* _Extract to read_
# favorite steam game?



## TheTangySkitty (Jan 13, 2017)

mine is Geometry Dash because of its being fun in general.


----------



## DJStarstryker (Jan 13, 2017)

Recettear. It's a GREAT game, a mix of item selling shop game and dungeon crawler RPG. It has become one of my all-time favorite video games and I've put a ridiculous number of hours into it.


----------



## Hopeless Opus (Jan 13, 2017)

lately i've really been enjoying l4d2


----------



## piske (Jan 14, 2017)

Tie between Don't Starve and Civ V.


----------



## Tobia (Jan 14, 2017)

DJStarstryker said:


> Recettear. It's a GREAT game, a mix of item selling shop game and dungeon crawler RPG. It has become one of my all-time favorite video games and I've put a ridiculous number of hours into it.



I've played that one a few times. It's pretty good. The jokes...

I can't pick a favorite Steam Game, but I'll just say Cities Skylines.


----------



## uwuzumakii (Jan 14, 2017)

Since I can't really pick between the three, I'll just list all of them. Don't Starve (Together), The Binding of Isaac: Afterbirth+, and Terraria. Stardew valley took Terraria's spot for a while, then it just started to get repetitive and boring (still waiting for the multiplayer update).


----------



## Soraru (Jan 14, 2017)

Dont Starve Together! 
I don't really buy games on steam so its the best one i got in my library haha but overall it is a really good game.


----------



## Irelia (Jan 14, 2017)

would've been terraria if it didn't lag so bad

I think I'm gonna go with Undertale


----------



## Corrie (Jan 14, 2017)

100% Orange Juice and Huniepop~


----------



## mogyay (Jan 14, 2017)

stardew valley


----------



## vel (Jan 14, 2017)

undertale


----------



## MayorJudyOfZootopia (Jan 14, 2017)

dont starve together


----------



## Bowie (Jan 14, 2017)

Tricky question, 'cause my favourite game of all time is on Steam, and that's _Sonic Adventure_.

Aside from that, _Portal 2_. Hell, all the Valve games are marvelous.


----------



## AkiBear (Jan 15, 2017)

Undertale and Team Fortress 2.


----------



## Solus (Jan 15, 2017)

Portal 2, The Witness, Owlboy, and Final Fantasy Fantasy XIV.


----------



## smb3master (Jan 15, 2017)

Sonic Adventure 2 and Civ 5


----------



## Pookie4557 (Jan 15, 2017)

* _Data in this exercise_
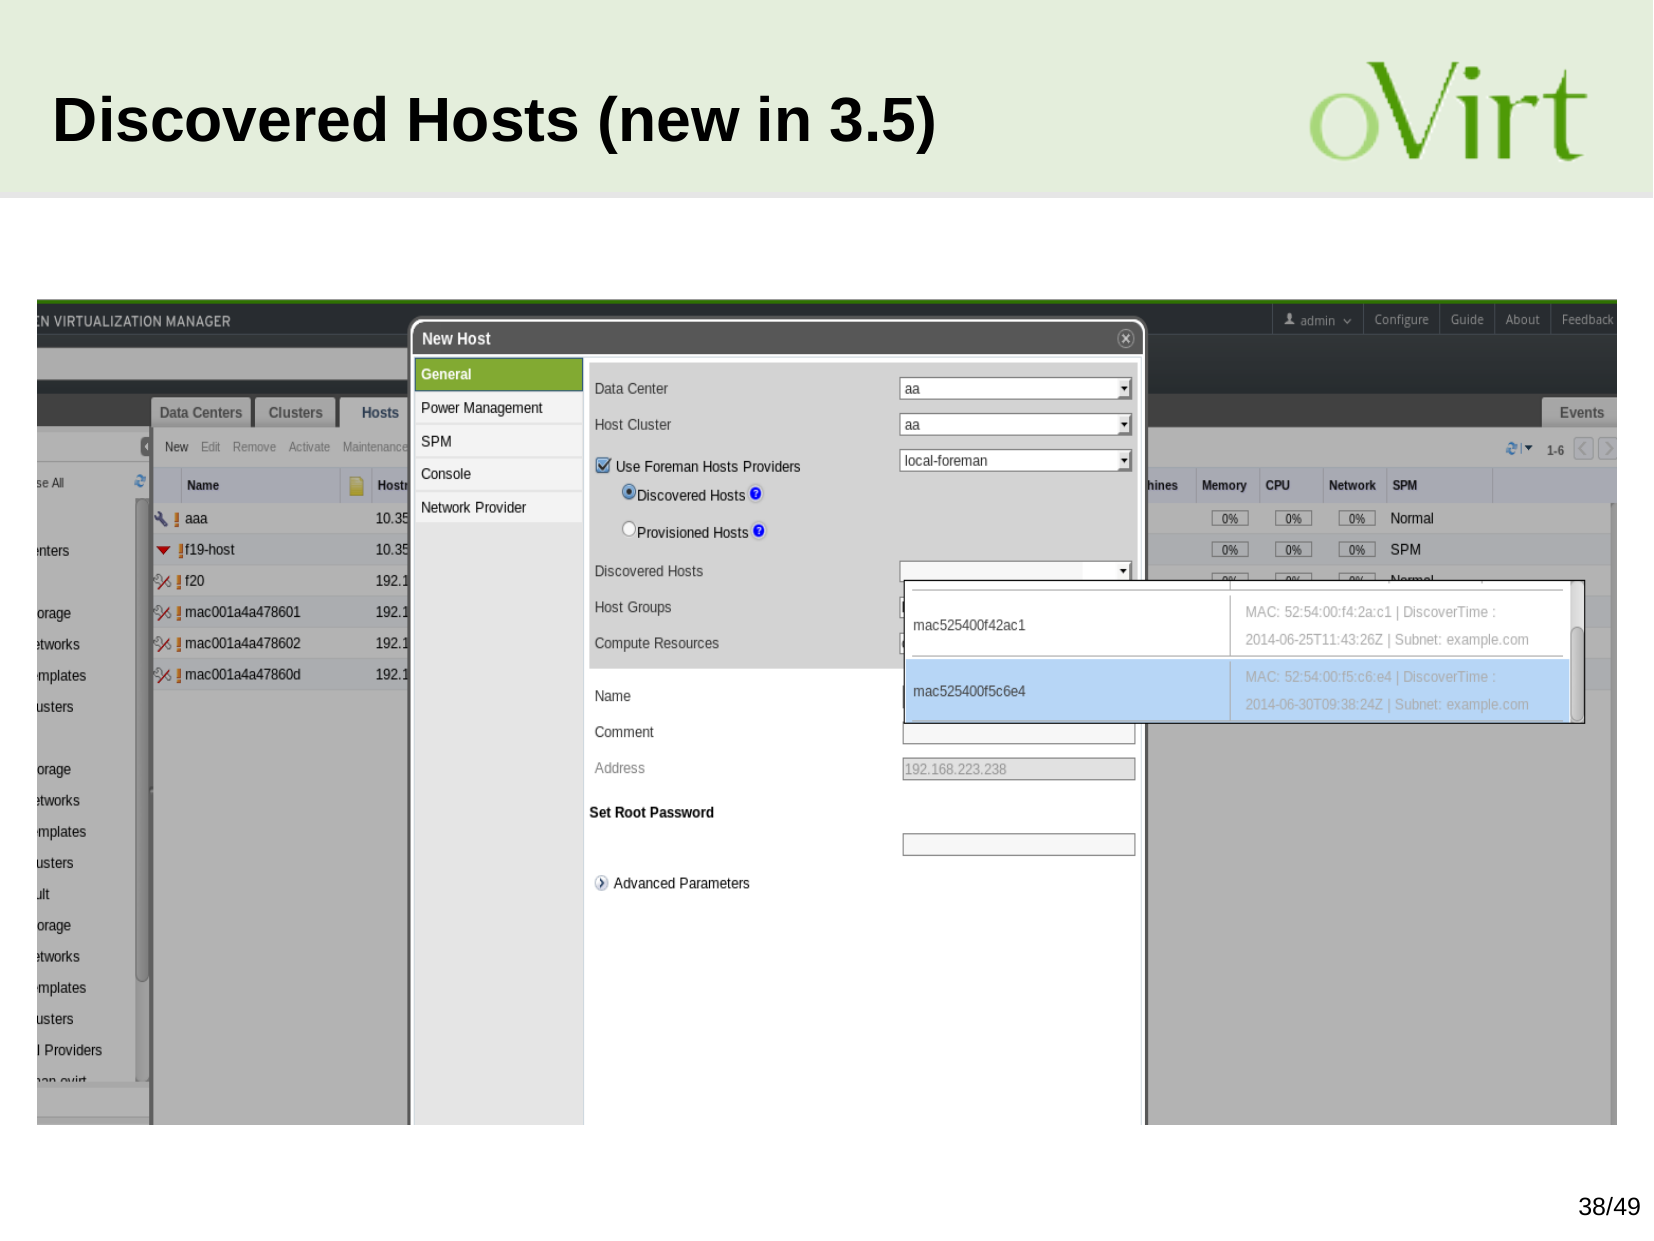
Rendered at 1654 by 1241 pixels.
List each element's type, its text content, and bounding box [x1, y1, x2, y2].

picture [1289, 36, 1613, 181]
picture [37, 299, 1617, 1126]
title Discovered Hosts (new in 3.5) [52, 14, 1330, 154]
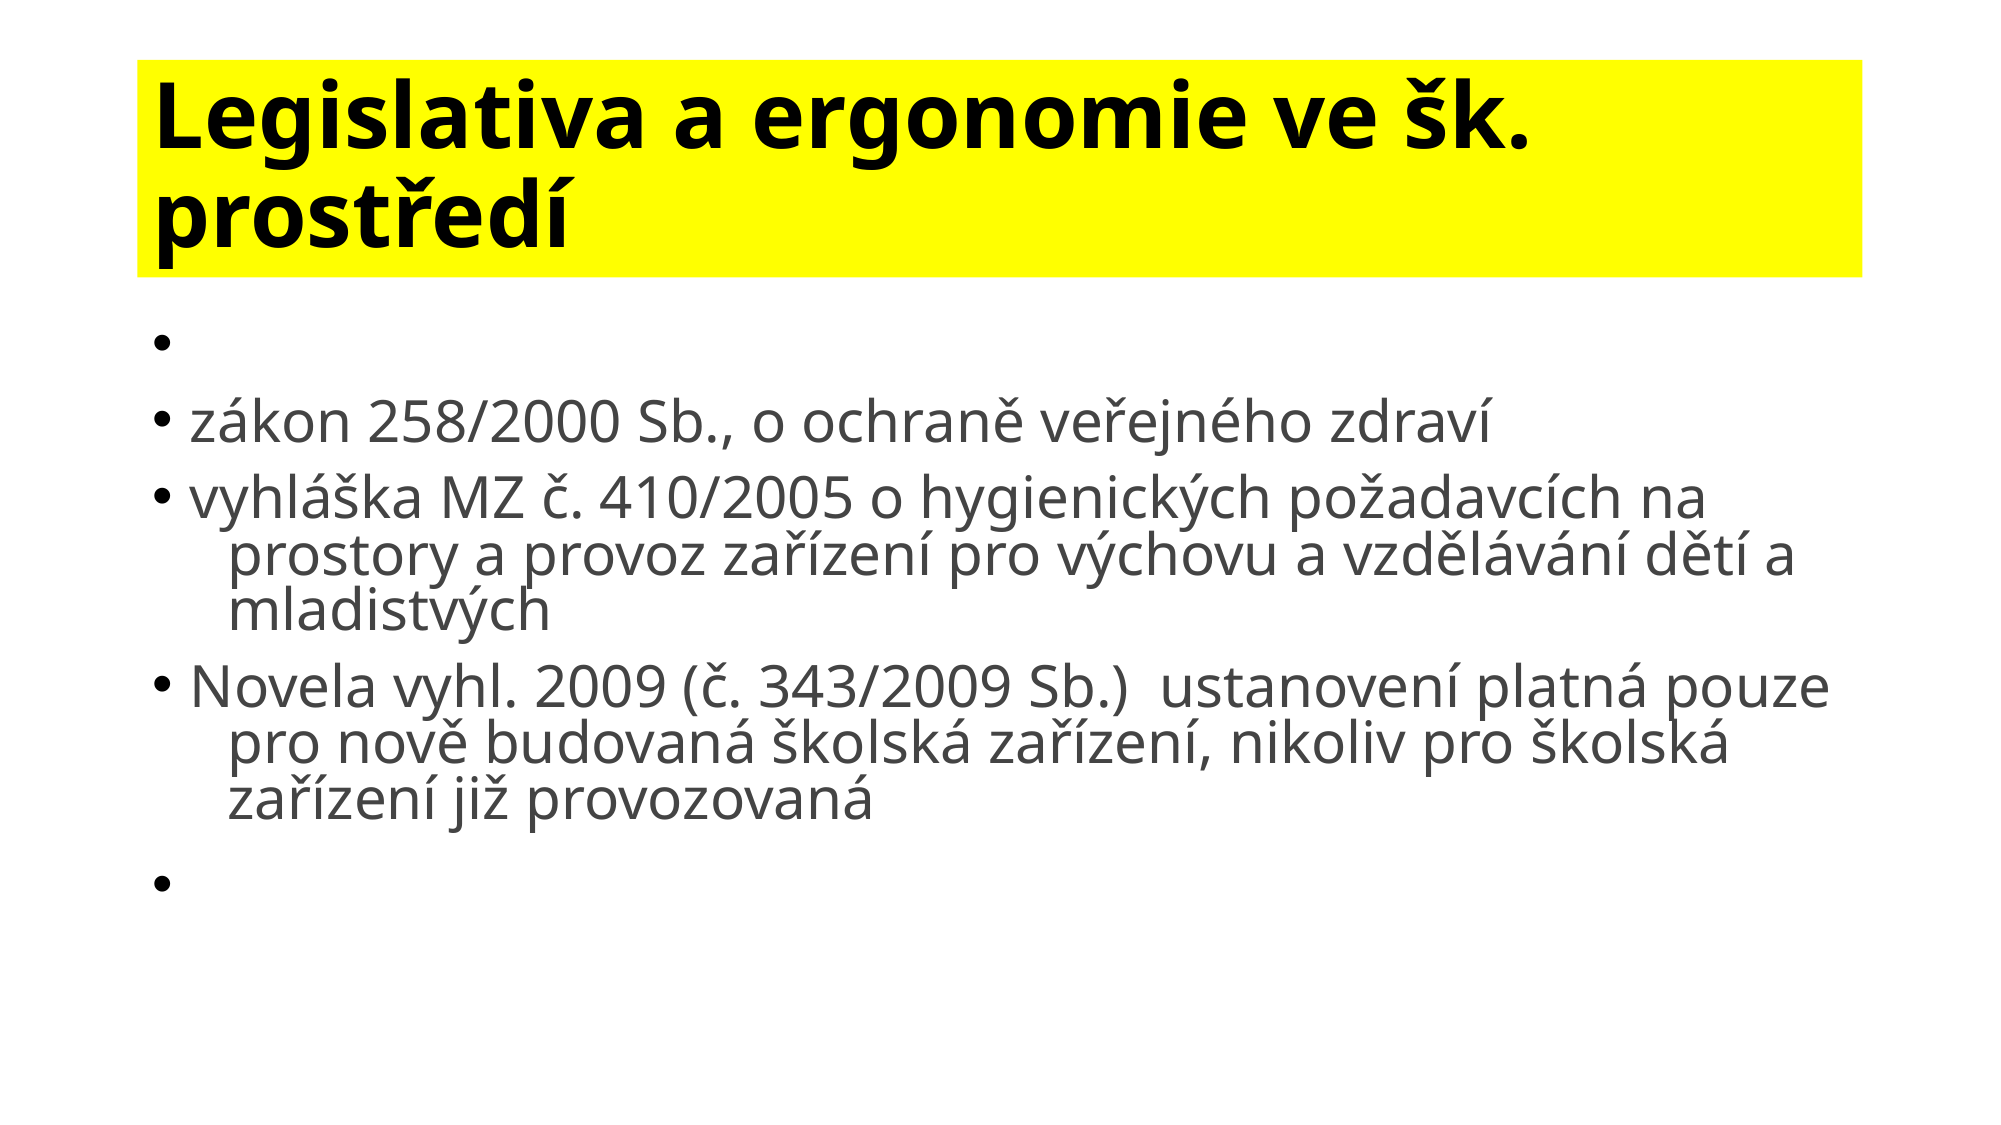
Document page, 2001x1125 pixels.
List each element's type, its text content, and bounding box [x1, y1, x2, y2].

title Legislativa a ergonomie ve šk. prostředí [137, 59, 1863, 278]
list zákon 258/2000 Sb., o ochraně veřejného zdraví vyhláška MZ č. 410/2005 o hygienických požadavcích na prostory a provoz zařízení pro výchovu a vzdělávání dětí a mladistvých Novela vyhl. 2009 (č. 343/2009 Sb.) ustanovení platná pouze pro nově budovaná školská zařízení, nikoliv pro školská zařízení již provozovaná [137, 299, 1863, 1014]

* _What to do_
1/ Reproduce the entries word for word, from the line that contains "Document page, 2001x1125 pixels." through the end of the entries, both ends included. Copy nothing from the forum thread.
2/ Continue the forum thread on favorite Steam games, starting where it stops.

* _Answer list_
1/
Document page, 2001x1125 pixels.
List each element's type, its text content, and bounding box [x1, y1, x2, y2].

title Legislativa a ergonomie ve šk. prostředí [137, 59, 1863, 278]
list zákon 258/2000 Sb., o ochraně veřejného zdraví vyhláška MZ č. 410/2005 o hygienických požadavcích na prostory a provoz zařízení pro výchovu a vzdělávání dětí a mladistvých Novela vyhl. 2009 (č. 343/2009 Sb.) ustanovení platná pouze pro nově budovaná školská zařízení, nikoliv pro školská zařízení již provozovaná [137, 299, 1863, 1014]

2/
Stardew Valley and Huniepop. I would honestly recommend the first one to anyone who can play it, and even though I love Huniepop it's not for everybody, and if you're a little kiddy or even a young teen you shouldn't play it because of mature content. I honestly shouldn't have played it as young as I did but I just love the actual game play too much not too.


----------



## shunishu (Jan 15, 2017)

Slime Rancher, Meadow, Stardew Valley, Terraria


----------



## Cress (Jan 17, 2017)

I recently got Steam so really the only option I have is Pirate Warriors 3 since it's all I have.  It is really fun though!


----------



## 3skulls (Jan 17, 2017)

Stardew Valley only because it reminds me of Harvest moon.


----------



## UglyMonsterFace (Jan 17, 2017)

I don't really have a favourite, but I suppose the one I've spent the most time on is Left 4 Dead 2.


----------



## Espionage (Jan 17, 2017)

There's a few games: Stardew Valley, Bus Simulator 16, GTA V, Terraria and Rocket League.


----------



## Romaki (Feb 17, 2017)

Stardew Valley


----------



## Squidward (May 10, 2017)

AkiBear said:


> Undertale and Team Fortress 2.



I love Team Fortress 2, but at first I was avoiding it because it looked kind of dumb. It is exactly as dumb as it looks and I love it!


----------



## MayorJudyOfZootopia (May 18, 2017)

SKYRIM!!!!!!


----------



## ZagZig321 (May 19, 2017)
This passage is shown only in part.